Texte extrait —
En ce qui concerne la « guerre contre le terrorisme », la France suit la même trajectoire que les Etats-Unis en 2001. Guantanamo, Patriot Act, bombardements massifs en Afghanistan ou en Iraq. Loi sur le Renseignement, centres de déradicalisation, bombardements en Syrie. Stratégies aussi désastreuses pour désamorcer le terrorisme qu’efficaces pour vendre des armes et étendre le contrôle sur les populations, réduites à manifester leur impuissance collective par des mobilisations virtuelles. Mais les attentats islamistes continuent, et l’état d’urgence permet de déplacer le conflit en divisant les habitants : ceux qui se calfeutrent chez eux et se félicitent du déploiement massif de l’armée dans nos villes et ceux qui n’entendent se laisser terroriser ni par l’Etat islamique, ni par l’Etat policier. Il permet surtout d’intensifier la répression des mobilisations réelles contre la dévastation de notre monde. 

Les fondamentalistes économiques qui nous gouvernent n’ont pas hésité, eux non plus, à sortir leur kalachnikov. A chaque fois que des oppositions obstinées et sans concession ont vu le jour contre la construction de lignes THT en Normandie (2012), contre l’aéroport de Notre-Dame-des-Landes (2012 également), et contre le barrage de Sivens (2014), l’État français n’a pas sourcillé : il a écrasé par tous les moyens possibles ces contestations, qui mettent à nu le mensonge sur lequel repose leur écologie ornementale. En automne 2014 à Sivens, après les arbres, il a abattu un homme. C’est à l’aune de cette répression brutale qu’il faut juger les appels à s’approprier les objectifs de la « COP 21 », lancés par le pouvoir à la société civile. C’est à l’aune de cette guerre déclarée aux Zones à Défendre (ZAD) qu’il faut juger les préoccupations écologiques des élites politiques et économiques.

Consigne — Écrivez, s'il vous plaît, la suite du texte sur la répression des luttes écologiques, en reprenant juste après sa dernière phrase.

Données enregistrées —

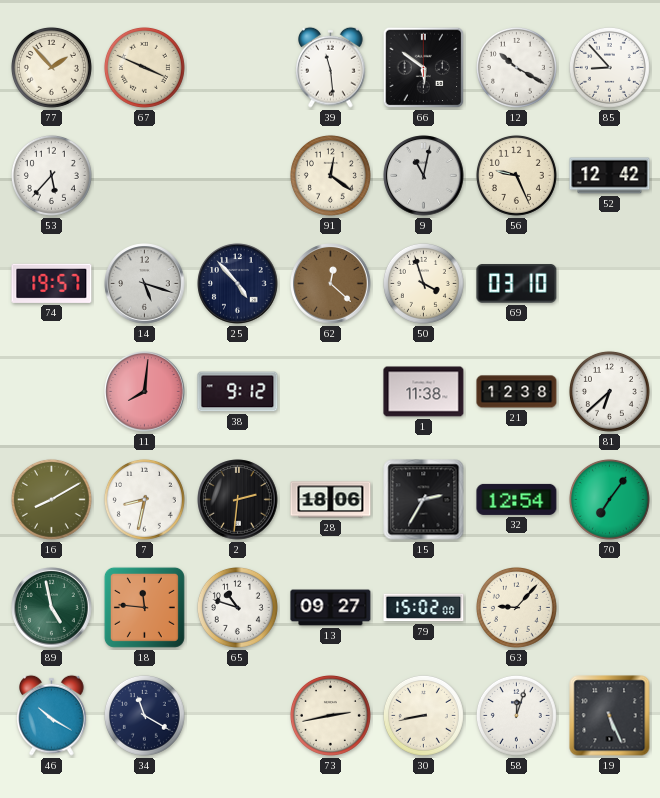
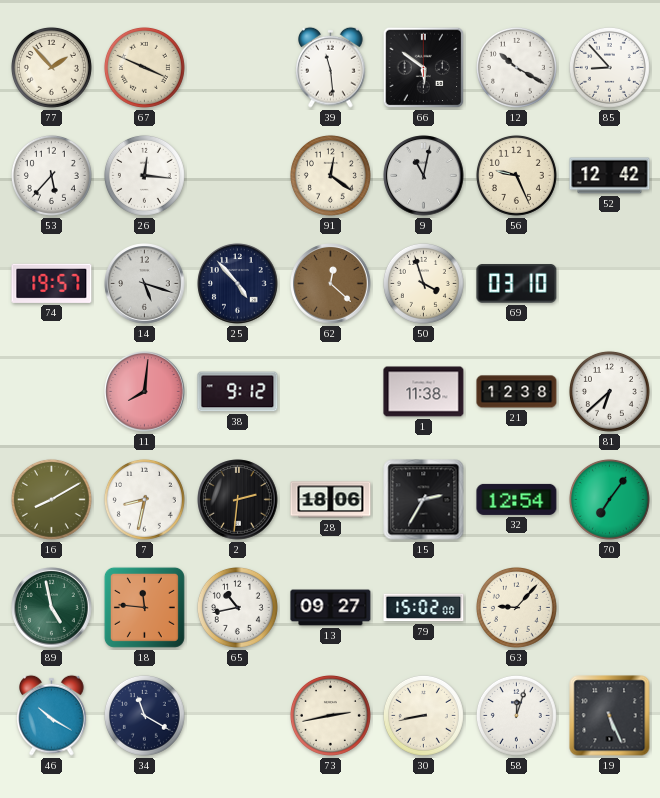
26: none -> 12:16
65: 10:48 -> 10:43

Résultat —
Tous ceux qui ne se laissent pas conter que croissance et préservation du milieu naturel seraient compatibles seront partout reçus à la matraque et à la grenade. Face aux 132 morts que Paris vient d’enterrer et que le gouvernement pleure hypocritement, c’est aussi à l’aune de cette violence d’Etat, et du soin qui est mis à faire passer les véritables opposants écologistes pour des terroristes, qu’il faut recevoir les discours des autorités sur la sécurité, la liberté et l’unité. Les nihilistes de la croissance et les nihilistes islamiques constituent les deux faces d’une même fausse monnaie : celle de l’être humain dépossédé de toute maîtrise sur sa vie, condamné à défendre son mode de vie désincarné ou à massacrer ceux qui l’incarnent.

S’il est censé être une réponse à la menace terroriste incarnée par l’islamisme radical, l’état d’urgence sert désormais à réduire au silence tous les individus et groupes susceptibles de troubler la communication du gouvernement. C’est certainement pour préserver l’ordre public qu’un couple de maraîchers bio vivant avec leur petite fille ont subi pendant plusieurs heures une perquisition en Dordogne. C’est pour nous protéger de l’imminence de la menace terroriste que des journalistes travaillant dans des gazettes comme Le Canard Enchaîné ou la revue Z ont été perquisitionnés. C’est pour nous sauver des djihadistes verts que des militants réclamant le désarmement de la police sont assignés à résidence durant toute la durée de la COP 21. Neutraliser celles et ceux qui nous nourrissent sainement, qui travaillent à une presse libre et indépendante et dénoncent le complexe militaro-industriel, telle est la politique du gouvernement.

Ce n’est pas d’unité nationale et républicaine dont nous avons besoin, mais d’union populaire contre le front unifié des banksters, des marchands de pétrole et des politiciens.

Le 12 décembre, retrouvons-nous dans les rues de Toulouse pour dénoncer la double imposture sécuritaire et écologiste du gouvernement.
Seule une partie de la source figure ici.